Monsieur [R] [W] et Madame [A] [N] produisent un devis de travaux émis par la société PACA ENVIRONNEMENT en date du 15 mai 2025, concernant la réalisation des travaux de raccordement direct au réseau public, d’un montant de 11.101,68 € TTC.
Madame [L] [Y] sera en conséquence condamnée à leur régler cette somme à titre provisionnel, au titre de la réalisation des travaux auxquels ils ont été condamnés.
3/ Sur les dépens et sur l’application de l’article 700 du code de procédure civile
Il résulte de l’article 491 du code de procédure civile que le juge des référés statue sur les dépens.
Monsieur [R] [W] et Madame [A] [N], qui succombent à l’instance principale RG 25/763, en supporteront les dépens, conformément aux dispositions de l’article 696 du code de procédure civile.
Il serait inéquitable de laisser à la charge de Monsieur [J] [T] et Madame [V] [G] la totalité des frais irrépétibles engagés dans le cadre de la présente instance. Il leur sera alloué une indemnité de 1.500 € sur le fondement de l’article 700 du code de procédure civile.
Il serait inéquitable de laisser à la charge de Monsieur [R] [W] et Madame [A] [N] la totalité des frais irrépétibles engagés dans le cadre de la présente instance. Madame [L] [Y] sera en conséquence condamnée à leur verser une indemnité de 1.500 € sur le fondement de l’article 700 du code de procédure civile.

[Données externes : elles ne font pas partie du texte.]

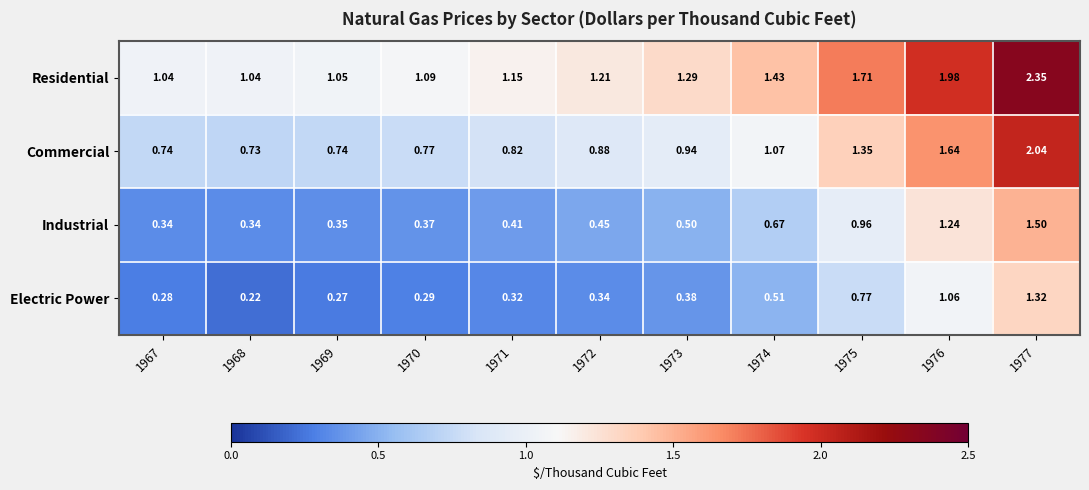

Which series has the largest total across all categories?

Residential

Madame [L] [Y] supportera les dépens de l’appel en garantie enrôlée sous le n° RG 25/975 et elle sera en outre condamnée à relever et garantir Monsieur [R] [W] et Madame [A] [N] des condamnations pécuniaires prononcées à leur encontre, au titre des dépens et des frais irrépétibles..
PAR CES MOTIFS
Le juge des référés, statuant après débats en audience publique, par ordonnance réputée contradictoire et en premier ressort, mise à la disposition des parties au greffe,
Ordonne la jonction des instances enrôlées sous les n° RG 25/763 et RG 25/975, l’affaire se poursuivant sous le seul n° RG 25/763 ;
Tous droits et moyens des parties demeurant réservés, au principal renvoie les parties à se pourvoir ainsi qu’elles aviseront, mais d’ores et déjà, en application de l’article 835 du code de procédure civile,
Condamne Monsieur [R] [W] et Madame [A] [N] :
à supprimer le raccordement de leur canalisation d’évacuation des eaux usées sur la canalisation privative des requérants, à raccorder leur canalisation d’évacuation des eaux usées sur le réseau public tel que ce raccordement est prévu au permis de construire de leur maison ;
Dit que cette condamnation sera assortie d’une astreinte de 200 € par jour de retard, à l’expiration d’un délai de six mois à compter de la signification de la présente ordonnance, qui courra pendant trois mois, après quoi il devra être à nouveau statué sur la prévision d’une nouvelle astreinte ;
Dit n’y avoir lieu à référé concernant la demande de provision formée par Monsieur [J] [T] et Madame [V] [G] à l’encontre de Monsieur [R] [W] et Madame [A] [N], au titre de la facture de 300 € TTC émise par la société ACA à la suite du débordement intervenu le 23 avril 2024 ;
Déclare Monsieur [R] [W] et Madame [A] [N] recevables et bien fondés en leur demande en paiement provisionnelle formée à l’encontre de Madame [L] [Y] ;
Condamne Madame [L] [Y] à payer à Monsieur [R] [W] et Madame [A] [N] une provision de 11.101,68 € TTC à valoir sur le coût des travaux auxquels ils ont été condamnés ;
Condamne Monsieur [R] [W] et Madame [A] [N] aux dépens de l’instance principale RG 25/763 ;
Condamne Monsieur [R] [W] et Madame [A] [N] à payer à Monsieur [J] [T] et Madame [V] [G] une indemnité de 1.500 € sur le fondement de l’article 700 du code de procédure civile ;
Condamne Madame [L] [Y] à verser à Monsieur [R] [W] et Madame [A] [N] une indemnité de 1.500 € sur le fondement de l’article 700 du code de procédure civile ;
Condamne Madame [L] [Y] aux dépens de l’appel en garantie enrôlée sous le n° RG 25/975 ;
Condamne Madame [L] [Y] à relever et garantir Monsieur [R] [W] et Madame [A] [N] des condamnations pécuniaires prononcées à leur encontre, au titre des dépens et des frais irrépétibles.